◆ **What is expected**: Determine how many lines of the listing below hold the string "continue". Reply only with the number.

◆ **Material for this task**:
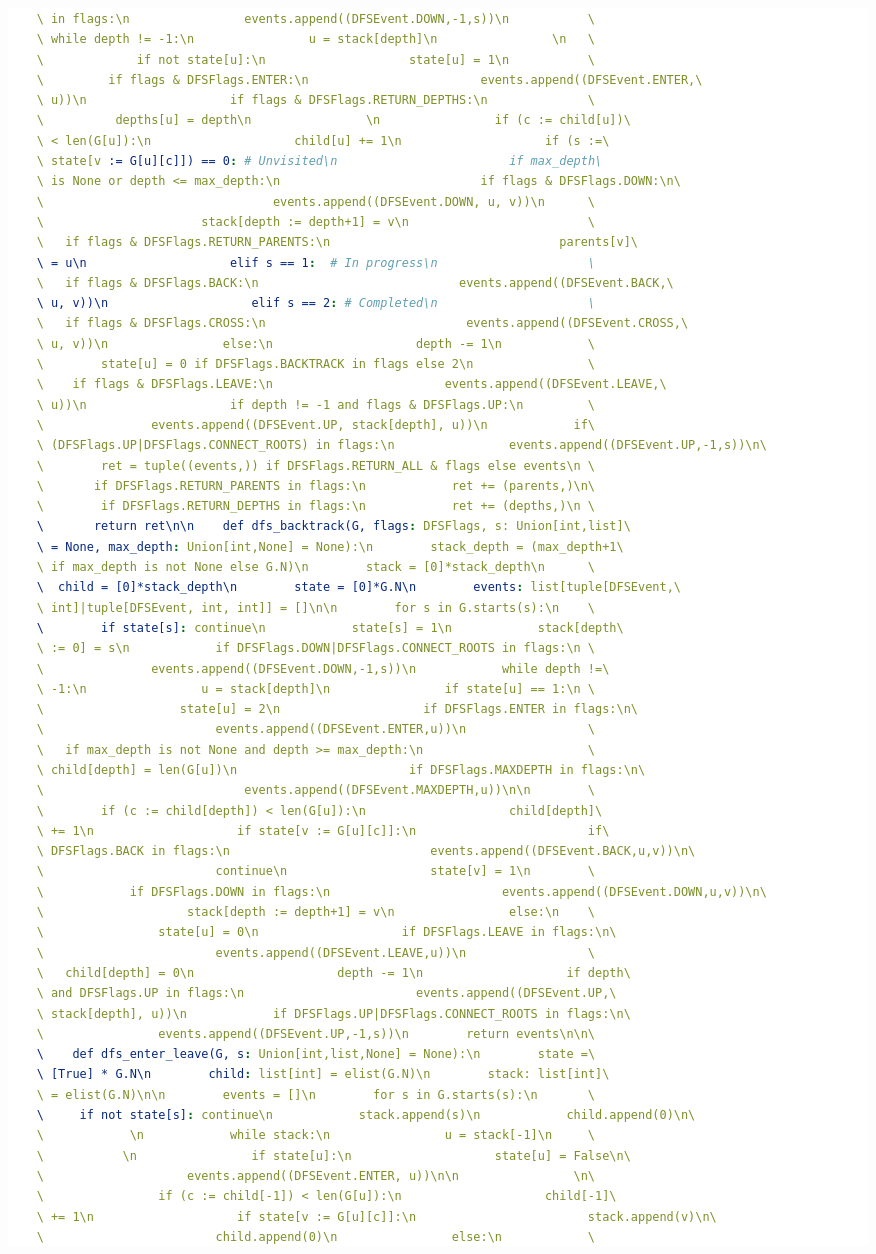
 ```yaml
    \ in flags:\n                events.append((DFSEvent.DOWN,-1,s))\n           \
    \ while depth != -1:\n                u = stack[depth]\n                \n   \
    \             if not state[u]:\n                    state[u] = 1\n           \
    \         if flags & DFSFlags.ENTER:\n                        events.append((DFSEvent.ENTER,\
    \ u))\n                    if flags & DFSFlags.RETURN_DEPTHS:\n              \
    \          depths[u] = depth\n                \n                if (c := child[u])\
    \ < len(G[u]):\n                    child[u] += 1\n                    if (s :=\
    \ state[v := G[u][c]]) == 0: # Unvisited\n                        if max_depth\
    \ is None or depth <= max_depth:\n                            if flags & DFSFlags.DOWN:\n\
    \                                events.append((DFSEvent.DOWN, u, v))\n      \
    \                      stack[depth := depth+1] = v\n                         \
    \   if flags & DFSFlags.RETURN_PARENTS:\n                                parents[v]\
    \ = u\n                    elif s == 1:  # In progress\n                     \
    \   if flags & DFSFlags.BACK:\n                            events.append((DFSEvent.BACK,\
    \ u, v))\n                    elif s == 2: # Completed\n                     \
    \   if flags & DFSFlags.CROSS:\n                            events.append((DFSEvent.CROSS,\
    \ u, v))\n                else:\n                    depth -= 1\n            \
    \        state[u] = 0 if DFSFlags.BACKTRACK in flags else 2\n                \
    \    if flags & DFSFlags.LEAVE:\n                        events.append((DFSEvent.LEAVE,\
    \ u))\n                    if depth != -1 and flags & DFSFlags.UP:\n         \
    \               events.append((DFSEvent.UP, stack[depth], u))\n            if\
    \ (DFSFlags.UP|DFSFlags.CONNECT_ROOTS) in flags:\n                events.append((DFSEvent.UP,-1,s))\n\
    \        ret = tuple((events,)) if DFSFlags.RETURN_ALL & flags else events\n \
    \       if DFSFlags.RETURN_PARENTS in flags:\n            ret += (parents,)\n\
    \        if DFSFlags.RETURN_DEPTHS in flags:\n            ret += (depths,)\n \
    \       return ret\n\n    def dfs_backtrack(G, flags: DFSFlags, s: Union[int,list]\
    \ = None, max_depth: Union[int,None] = None):\n        stack_depth = (max_depth+1\
    \ if max_depth is not None else G.N)\n        stack = [0]*stack_depth\n      \
    \  child = [0]*stack_depth\n        state = [0]*G.N\n        events: list[tuple[DFSEvent,\
    \ int]|tuple[DFSEvent, int, int]] = []\n\n        for s in G.starts(s):\n    \
    \        if state[s]: continue\n            state[s] = 1\n            stack[depth\
    \ := 0] = s\n            if DFSFlags.DOWN|DFSFlags.CONNECT_ROOTS in flags:\n \
    \               events.append((DFSEvent.DOWN,-1,s))\n            while depth !=\
    \ -1:\n                u = stack[depth]\n                if state[u] == 1:\n \
    \                   state[u] = 2\n                    if DFSFlags.ENTER in flags:\n\
    \                        events.append((DFSEvent.ENTER,u))\n                 \
    \   if max_depth is not None and depth >= max_depth:\n                       \
    \ child[depth] = len(G[u])\n                        if DFSFlags.MAXDEPTH in flags:\n\
    \                            events.append((DFSEvent.MAXDEPTH,u))\n\n        \
    \        if (c := child[depth]) < len(G[u]):\n                    child[depth]\
    \ += 1\n                    if state[v := G[u][c]]:\n                        if\
    \ DFSFlags.BACK in flags:\n                            events.append((DFSEvent.BACK,u,v))\n\
    \                        continue\n                    state[v] = 1\n        \
    \            if DFSFlags.DOWN in flags:\n                        events.append((DFSEvent.DOWN,u,v))\n\
    \                    stack[depth := depth+1] = v\n                else:\n    \
    \                state[u] = 0\n                    if DFSFlags.LEAVE in flags:\n\
    \                        events.append((DFSEvent.LEAVE,u))\n                 \
    \   child[depth] = 0\n                    depth -= 1\n                    if depth\
    \ and DFSFlags.UP in flags:\n                        events.append((DFSEvent.UP,\
    \ stack[depth], u))\n            if DFSFlags.UP|DFSFlags.CONNECT_ROOTS in flags:\n\
    \                events.append((DFSEvent.UP,-1,s))\n        return events\n\n\
    \    def dfs_enter_leave(G, s: Union[int,list,None] = None):\n        state =\
    \ [True] * G.N\n        child: list[int] = elist(G.N)\n        stack: list[int]\
    \ = elist(G.N)\n\n        events = []\n        for s in G.starts(s):\n       \
    \     if not state[s]: continue\n            stack.append(s)\n            child.append(0)\n\
    \            \n            while stack:\n                u = stack[-1]\n     \
    \           \n                if state[u]:\n                    state[u] = False\n\
    \                    events.append((DFSEvent.ENTER, u))\n\n                \n\
    \                if (c := child[-1]) < len(G[u]):\n                    child[-1]\
    \ += 1\n                    if state[v := G[u][c]]:\n                        stack.append(v)\n\
    \                        child.append(0)\n                else:\n            \
```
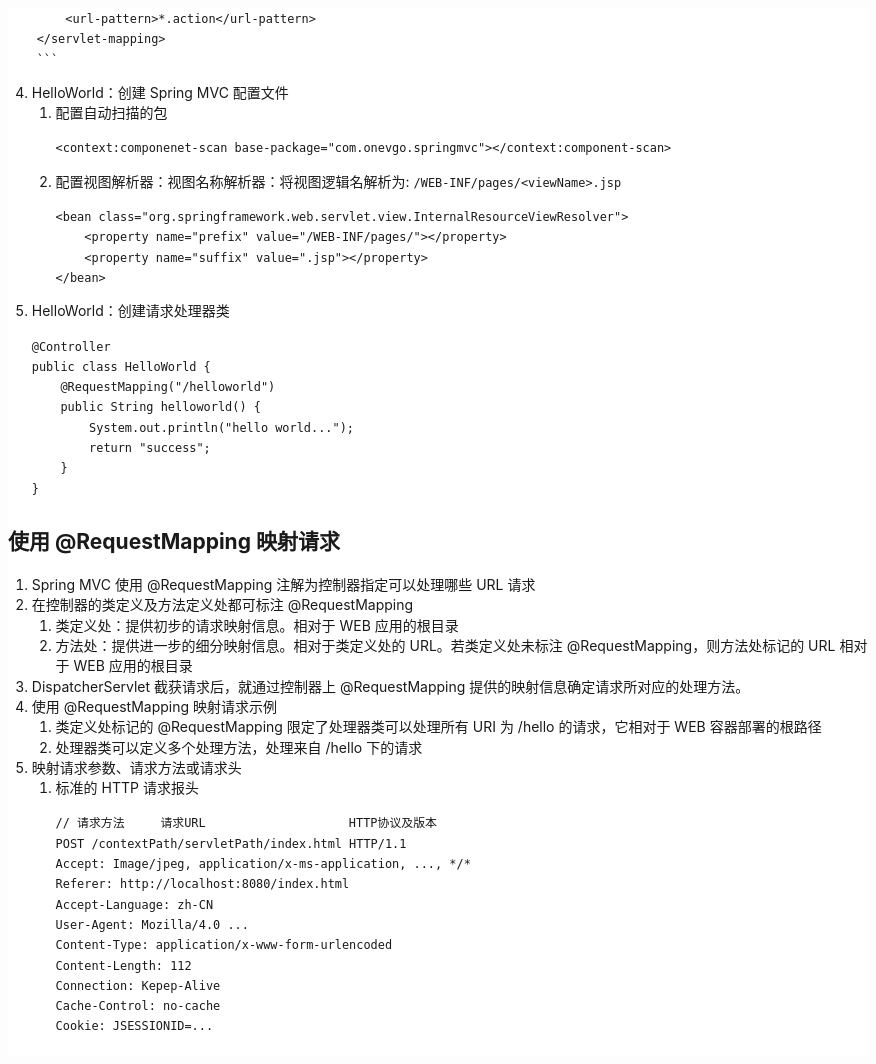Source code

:             <url-pattern>*.action</url-pattern>
        </servlet-mapping>
        ```
4. HelloWorld：创建 Spring MVC 配置文件
    1. 配置自动扫描的包
        ```
        <context:componenet-scan base-package="com.onevgo.springmvc"></context:component-scan>
        ```
    2. 配置视图解析器：视图名称解析器：将视图逻辑名解析为: `/WEB-INF/pages/<viewName>.jsp`
        ```
        <bean class="org.springframework.web.servlet.view.InternalResourceViewResolver">
            <property name="prefix" value="/WEB-INF/pages/"></property>
            <property name="suffix" value=".jsp"></property>
        </bean>
        ```
5. HelloWorld：创建请求处理器类
    ```
    @Controller
    public class HelloWorld {
        @RequestMapping("/helloworld")
        public String helloworld() {
            System.out.println("hello world...");
            return "success";
        }
    }
    ```

## 使用 @RequestMapping 映射请求

1. Spring MVC 使用 @RequestMapping 注解为控制器指定可以处理哪些 URL 请求
2. 在控制器的类定义及方法定义处都可标注 @RequestMapping
    1. 类定义处：提供初步的请求映射信息。相对于 WEB 应用的根目录
    2. 方法处：提供进一步的细分映射信息。相对于类定义处的 URL。若类定义处未标注 @RequestMapping，则方法处标记的 URL 相对于 WEB 应用的根目录
3. DispatcherServlet 截获请求后，就通过控制器上 @RequestMapping 提供的映射信息确定请求所对应的处理方法。
4. 使用 @RequestMapping 映射请求示例
    1. 类定义处标记的 @RequestMapping 限定了处理器类可以处理所有 URI 为 /hello 的请求，它相对于 WEB 容器部署的根路径
    2. 处理器类可以定义多个处理方法，处理来自 /hello 下的请求
5. 映射请求参数、请求方法或请求头
    1. 标准的 HTTP 请求报头
        ```
        // 请求方法     请求URL                    HTTP协议及版本
        POST /contextPath/servletPath/index.html HTTP/1.1
        Accept: Image/jpeg, application/x-ms-application, ..., */*
        Referer: http://localhost:8080/index.html
        Accept-Language: zh-CN
        User-Agent: Mozilla/4.0 ...
        Content-Type: application/x-www-form-urlencoded
        Content-Length: 112
        Connection: Kepep-Alive
        Cache-Control: no-cache
        Cookie: JSESSIONID=...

◆ **Solution to this task**: 3